** START DATA FOR PROCESSING **
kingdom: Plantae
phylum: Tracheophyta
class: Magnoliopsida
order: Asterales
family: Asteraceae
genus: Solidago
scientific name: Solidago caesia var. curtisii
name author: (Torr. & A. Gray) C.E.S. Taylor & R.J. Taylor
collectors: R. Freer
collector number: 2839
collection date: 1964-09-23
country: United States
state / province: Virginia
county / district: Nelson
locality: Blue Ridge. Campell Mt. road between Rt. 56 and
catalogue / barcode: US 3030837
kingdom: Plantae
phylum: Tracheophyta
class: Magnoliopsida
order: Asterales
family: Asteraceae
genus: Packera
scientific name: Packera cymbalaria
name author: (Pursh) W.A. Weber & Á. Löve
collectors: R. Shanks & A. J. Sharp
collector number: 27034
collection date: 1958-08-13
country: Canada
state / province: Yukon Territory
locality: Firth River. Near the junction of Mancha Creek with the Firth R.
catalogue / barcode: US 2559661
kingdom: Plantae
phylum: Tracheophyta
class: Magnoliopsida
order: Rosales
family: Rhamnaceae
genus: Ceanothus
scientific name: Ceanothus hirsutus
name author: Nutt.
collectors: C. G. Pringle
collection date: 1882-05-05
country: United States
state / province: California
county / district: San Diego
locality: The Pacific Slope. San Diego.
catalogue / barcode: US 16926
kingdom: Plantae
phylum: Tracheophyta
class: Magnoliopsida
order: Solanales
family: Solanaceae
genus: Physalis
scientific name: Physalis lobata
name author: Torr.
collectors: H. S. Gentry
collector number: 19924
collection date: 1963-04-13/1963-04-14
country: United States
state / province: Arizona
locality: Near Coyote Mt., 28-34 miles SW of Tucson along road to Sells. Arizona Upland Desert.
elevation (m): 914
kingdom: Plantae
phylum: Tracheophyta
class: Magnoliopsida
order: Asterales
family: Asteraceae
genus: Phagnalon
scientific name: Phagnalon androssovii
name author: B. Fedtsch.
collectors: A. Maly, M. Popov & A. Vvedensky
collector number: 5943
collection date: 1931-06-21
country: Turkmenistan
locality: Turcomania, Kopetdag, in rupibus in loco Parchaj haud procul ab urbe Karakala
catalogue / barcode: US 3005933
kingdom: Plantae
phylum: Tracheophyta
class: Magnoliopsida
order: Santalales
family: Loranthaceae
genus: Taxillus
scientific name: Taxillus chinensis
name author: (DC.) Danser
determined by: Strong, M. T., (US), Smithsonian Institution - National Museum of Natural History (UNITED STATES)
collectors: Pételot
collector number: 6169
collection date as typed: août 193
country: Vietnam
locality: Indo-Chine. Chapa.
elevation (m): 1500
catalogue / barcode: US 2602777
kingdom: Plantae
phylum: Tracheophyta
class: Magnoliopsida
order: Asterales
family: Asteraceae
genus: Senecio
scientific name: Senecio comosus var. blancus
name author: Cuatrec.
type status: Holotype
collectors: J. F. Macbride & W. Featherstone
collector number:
** END DATA FOR PROCESSING **
[EXERCISE REQUIREMENTS]: Print the listing above line for line, changing nothing.

[RIGHT ANSWER]:
kingdom: Plantae
phylum: Tracheophyta
class: Magnoliopsida
order: Asterales
family: Asteraceae
genus: Solidago
scientific name: Solidago caesia var. curtisii
name author: (Torr. & A. Gray) C.E.S. Taylor & R.J. Taylor
collectors: R. Freer
collector number: 2839
collection date: 1964-09-23
country: United States
state / province: Virginia
county / district: Nelson
locality: Blue Ridge. Campell Mt. road between Rt. 56 and
catalogue / barcode: US 3030837
kingdom: Plantae
phylum: Tracheophyta
class: Magnoliopsida
order: Asterales
family: Asteraceae
genus: Packera
scientific name: Packera cymbalaria
name author: (Pursh) W.A. Weber & Á. Löve
collectors: R. Shanks & A. J. Sharp
collector number: 27034
collection date: 1958-08-13
country: Canada
state / province: Yukon Territory
locality: Firth River. Near the junction of Mancha Creek with the Firth R.
catalogue / barcode: US 2559661
kingdom: Plantae
phylum: Tracheophyta
class: Magnoliopsida
order: Rosales
family: Rhamnaceae
genus: Ceanothus
scientific name: Ceanothus hirsutus
name author: Nutt.
collectors: C. G. Pringle
collection date: 1882-05-05
country: United States
state / province: California
county / district: San Diego
locality: The Pacific Slope. San Diego.
catalogue / barcode: US 16926
kingdom: Plantae
phylum: Tracheophyta
class: Magnoliopsida
order: Solanales
family: Solanaceae
genus: Physalis
scientific name: Physalis lobata
name author: Torr.
collectors: H. S. Gentry
collector number: 19924
collection date: 1963-04-13/1963-04-14
country: United States
state / province: Arizona
locality: Near Coyote Mt., 28-34 miles SW of Tucson along road to Sells. Arizona Upland Desert.
elevation (m): 914
kingdom: Plantae
phylum: Tracheophyta
class: Magnoliopsida
order: Asterales
family: Asteraceae
genus: Phagnalon
scientific name: Phagnalon androssovii
name author: B. Fedtsch.
collectors: A. Maly, M. Popov & A. Vvedensky
collector number: 5943
collection date: 1931-06-21
country: Turkmenistan
locality: Turcomania, Kopetdag, in rupibus in loco Parchaj haud procul ab urbe Karakala
catalogue / barcode: US 3005933
kingdom: Plantae
phylum: Tracheophyta
class: Magnoliopsida
order: Santalales
family: Loranthaceae
genus: Taxillus
scientific name: Taxillus chinensis
name author: (DC.) Danser
determined by: Strong, M. T., (US), Smithsonian Institution - National Museum of Natural History (UNITED STATES)
collectors: Pételot
collector number: 6169
collection date as typed: août 193
country: Vietnam
locality: Indo-Chine. Chapa.
elevation (m): 1500
catalogue / barcode: US 2602777
kingdom: Plantae
phylum: Tracheophyta
class: Magnoliopsida
order: Asterales
family: Asteraceae
genus: Senecio
scientific name: Senecio comosus var. blancus
name author: Cuatrec.
type status: Holotype
collectors: J. F. Macbride & W. Featherstone
collector number:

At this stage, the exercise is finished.